Modification 2 begins with a barrage of snare drum attacks sounding like fireworks or gunshots. Following this the violin performs a series of high frequency glissandi suggestive of certain insects or birds. This, in turn, is followed by a dense, atonal piano barrage straight out of the Cecil Taylor songbook, punctuated by the percussion and scratchy violin sounds. All this happens in the space of 37 seconds.
The sixth movement, ianopianop, focuses on the live processing of sound. The piano and vibraphone sharply attack notes that are then processed through filtering, reversal, and spatialization techniques. There is also a pronounced emphasis on harmonic resonance. This movement could have benefitted from a longer duration than its four minute length. A longer duration would have allowed for changes of textural density, and instrumental variation.

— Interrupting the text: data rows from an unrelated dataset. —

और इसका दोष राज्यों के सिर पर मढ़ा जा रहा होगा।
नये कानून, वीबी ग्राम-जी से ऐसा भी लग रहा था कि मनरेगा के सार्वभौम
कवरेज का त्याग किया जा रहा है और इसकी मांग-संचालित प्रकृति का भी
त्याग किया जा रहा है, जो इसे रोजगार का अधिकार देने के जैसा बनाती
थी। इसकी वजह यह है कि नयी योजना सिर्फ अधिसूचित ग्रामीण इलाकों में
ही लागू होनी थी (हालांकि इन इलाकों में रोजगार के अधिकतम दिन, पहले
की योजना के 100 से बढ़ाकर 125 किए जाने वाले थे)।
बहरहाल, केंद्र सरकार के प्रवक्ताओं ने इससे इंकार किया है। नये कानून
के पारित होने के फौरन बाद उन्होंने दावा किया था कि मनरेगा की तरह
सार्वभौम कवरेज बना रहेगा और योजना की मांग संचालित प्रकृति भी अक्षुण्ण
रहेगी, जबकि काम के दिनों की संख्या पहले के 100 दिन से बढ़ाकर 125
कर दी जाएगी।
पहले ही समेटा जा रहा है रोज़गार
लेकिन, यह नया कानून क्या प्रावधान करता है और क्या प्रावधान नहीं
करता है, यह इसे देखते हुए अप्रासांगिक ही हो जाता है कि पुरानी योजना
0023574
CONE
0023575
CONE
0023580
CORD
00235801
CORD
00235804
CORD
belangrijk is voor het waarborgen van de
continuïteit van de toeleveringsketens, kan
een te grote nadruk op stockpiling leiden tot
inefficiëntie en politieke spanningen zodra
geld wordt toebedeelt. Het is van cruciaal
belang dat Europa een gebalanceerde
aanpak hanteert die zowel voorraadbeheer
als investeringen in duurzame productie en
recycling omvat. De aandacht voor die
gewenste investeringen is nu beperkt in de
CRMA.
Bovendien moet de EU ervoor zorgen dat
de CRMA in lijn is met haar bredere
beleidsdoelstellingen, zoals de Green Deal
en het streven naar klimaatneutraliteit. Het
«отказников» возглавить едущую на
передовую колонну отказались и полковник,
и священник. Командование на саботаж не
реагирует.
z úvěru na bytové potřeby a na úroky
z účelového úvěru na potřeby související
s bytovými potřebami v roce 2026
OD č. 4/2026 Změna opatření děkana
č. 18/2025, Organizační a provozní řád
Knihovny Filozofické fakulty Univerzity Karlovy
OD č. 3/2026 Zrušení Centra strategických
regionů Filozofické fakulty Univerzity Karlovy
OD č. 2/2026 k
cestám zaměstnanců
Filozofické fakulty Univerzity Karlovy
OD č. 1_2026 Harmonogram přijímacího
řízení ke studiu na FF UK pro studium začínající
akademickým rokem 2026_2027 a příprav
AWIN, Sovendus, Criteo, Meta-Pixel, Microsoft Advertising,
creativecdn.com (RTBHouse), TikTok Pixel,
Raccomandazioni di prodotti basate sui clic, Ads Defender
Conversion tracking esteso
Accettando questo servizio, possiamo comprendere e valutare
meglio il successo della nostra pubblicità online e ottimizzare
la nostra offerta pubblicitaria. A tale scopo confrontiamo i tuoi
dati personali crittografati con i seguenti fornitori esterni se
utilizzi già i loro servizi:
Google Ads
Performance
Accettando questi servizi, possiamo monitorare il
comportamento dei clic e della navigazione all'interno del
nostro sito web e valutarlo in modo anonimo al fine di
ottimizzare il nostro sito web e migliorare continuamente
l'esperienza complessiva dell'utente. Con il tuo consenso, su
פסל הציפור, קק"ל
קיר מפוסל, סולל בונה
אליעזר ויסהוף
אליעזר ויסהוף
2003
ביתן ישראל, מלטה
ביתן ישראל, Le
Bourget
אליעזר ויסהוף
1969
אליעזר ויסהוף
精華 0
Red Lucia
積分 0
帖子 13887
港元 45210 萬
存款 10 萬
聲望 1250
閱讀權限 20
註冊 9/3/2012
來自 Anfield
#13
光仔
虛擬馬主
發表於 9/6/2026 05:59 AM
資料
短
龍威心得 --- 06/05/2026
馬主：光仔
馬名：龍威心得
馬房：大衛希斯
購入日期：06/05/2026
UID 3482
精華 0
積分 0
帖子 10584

Sensus, the last movement, begins with a motoric, tutti pulse pattern not unlike the octave Cs (C7 and C8) in Terry Riley’s In C. Surprisingly, 20 seconds into this 95 second movement, the ensemble performs a crazed, circus-like series of asymmetrical rhythms that would have made Frank Zappa proud. As if to underscore the circus quality, midway through the piece we hear a whistle, loud airstream sounds, humorous bird sounds, and a clave-like sound (all of which can also be found in Zappa’s compositions).

Given the variety of styles and techniques found in the pieces and movements on this disc, pinpointing Burtner’s compositional style seems near impossible. Nevertheless, Burtner has consistently applied the tools of his trade, even in cases where the sonic surfaces are markedly disparate. Noise Plays Burtner offers us some intriguing approaches to electroacoustic composition with live instruments engaging with interactive technologies. The Noise performers are seasoned professionals, clearly evident from their fine performances. The computer-generated parts are so well timbrally integrated with the live performers that it is difficult at times to tell them apart. One gets the impression after hearing this disc that the compositionally ideas contained therein required the technologies and instruments that were employed, and this is no trivial matter.